‘Magical’ Error Correction Scheme Proved Inherently Inefficient
Introduction
If you’ve ever sent a text message, played a CD, or stored a file in the cloud, you’ve benefited from error correction. This revolutionary idea dates back to the 1940s, when researchers first realized that it’s possible to rewrite any message in a form that allows later corruption to be easily reversed.
Over the years, researchers have developed many ingenious schemes, called error-correcting codes, that encode data in different ways and use different procedures to fix errors. But to theoretical computer scientists, few are as compelling as so-called locally correctable codes. These codes have two simultaneous properties that sound almost contradictory: Any error can be corrected by reading the encoded data in just a few places, yet no attacker can foil this correction procedure by selectively tampering with the code. It’s as if you could recover any page torn out of a book by just glancing at a few others.
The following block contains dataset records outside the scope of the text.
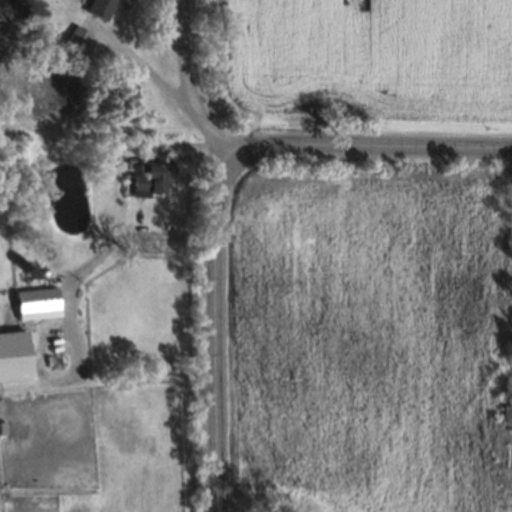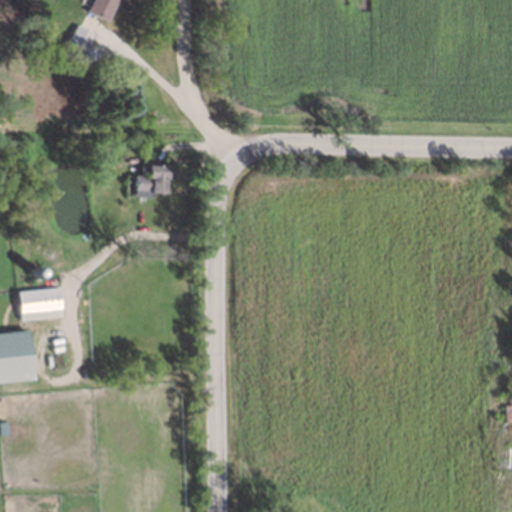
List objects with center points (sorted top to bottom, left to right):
building: (96, 7)
building: (101, 8)
building: (74, 36)
building: (79, 37)
road: (142, 62)
road: (190, 86)
road: (369, 145)
building: (144, 181)
building: (150, 181)
road: (100, 255)
building: (16, 256)
building: (30, 269)
building: (37, 303)
building: (39, 305)
road: (216, 336)
building: (13, 357)
building: (15, 359)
“It’s quite a magical phenomenon,” said Tom Gur, a computer scientist at the University of Cambridge. “A priori, it’s not obvious that such a mathematical object could exist at all.”
But this magic comes at a steep cost. The only known examples of locally correctable codes are extremely inefficient — encoding any message also makes it exponentially longer. Entire books encoded this way would be far too unwieldy.
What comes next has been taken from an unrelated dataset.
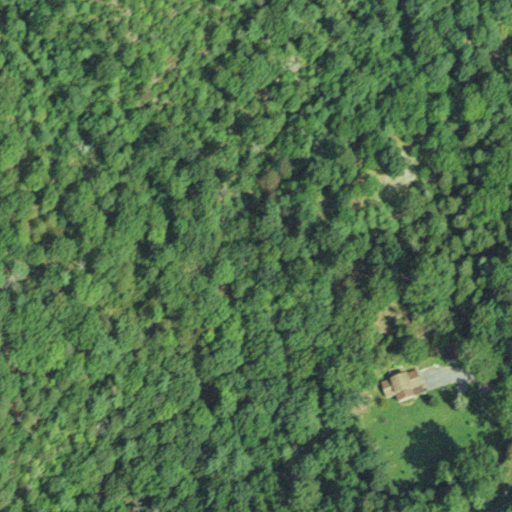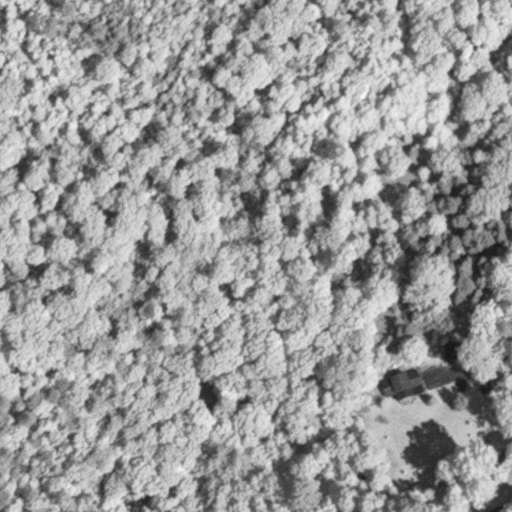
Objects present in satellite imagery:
road: (511, 330)
building: (403, 383)
road: (509, 510)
Computer scientists have long wondered whether better locally correctable codes are possible. They’ve focused especially on codes that use only three queries to correct any error, hoping that this severe restriction might make these codes easier to understand. But even this simple case has stumped researchers for over 20 years.
Now the computer scientist Pravesh Kothari of Carnegie Mellon University and his graduate student Peter Manohar have finally proved that it’s impossible to build a three-query locally correctable code that avoids that exponential cost. It may be a negative result, but anything that clarifies the limits of error correction is exciting to researchers, especially because the mathematics of locally correctable codes crops up in areas far removed from communication.
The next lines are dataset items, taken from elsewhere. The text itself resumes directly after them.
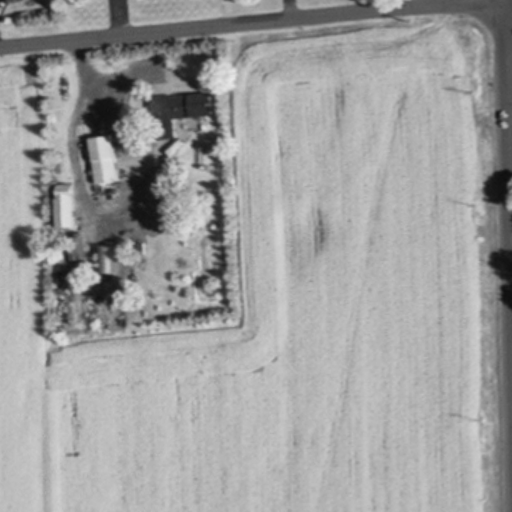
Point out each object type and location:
building: (10, 0)
road: (218, 24)
road: (510, 68)
building: (188, 105)
road: (511, 106)
building: (181, 109)
building: (108, 156)
building: (107, 158)
building: (69, 204)
building: (68, 205)
road: (115, 214)
building: (144, 245)
building: (110, 257)
building: (109, 258)
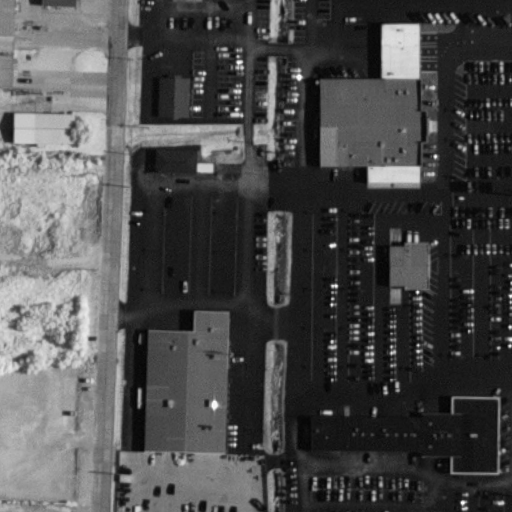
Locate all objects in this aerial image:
building: (58, 2)
building: (6, 43)
building: (172, 96)
building: (376, 112)
building: (376, 114)
building: (42, 128)
building: (174, 161)
road: (107, 255)
building: (407, 264)
building: (407, 264)
building: (185, 386)
building: (186, 386)
building: (420, 433)
building: (419, 434)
“This result is amazing,” said Shubhangi Saraf, a computer scientist at the University of Toronto. “It’s a huge breakthrough.”
Strength in Numbers
To understand error correction, imagine the data you’d like to protect as a sequence of bits, or 0s and 1s. An error, in this model, can be any unwanted flip of a 0 into a 1 or vice versa, whether it’s due to a random fluctuation or deliberate tampering.
Suppose you want to send a message to a friend, but you’re concerned that errors might change the meaning. One simple strategy is to replace each 0 in your message with 000 and each 1 with 111. If your friend sees a part of the message that doesn’t contain three identical bits in a row, they’ll know that an error has occurred. And if errors are random and relatively rare, then any string of 110 is much more likely to be a corrupted 111 than a corrupted 000. A simple majority vote within each triplet will suffice to correct most errors.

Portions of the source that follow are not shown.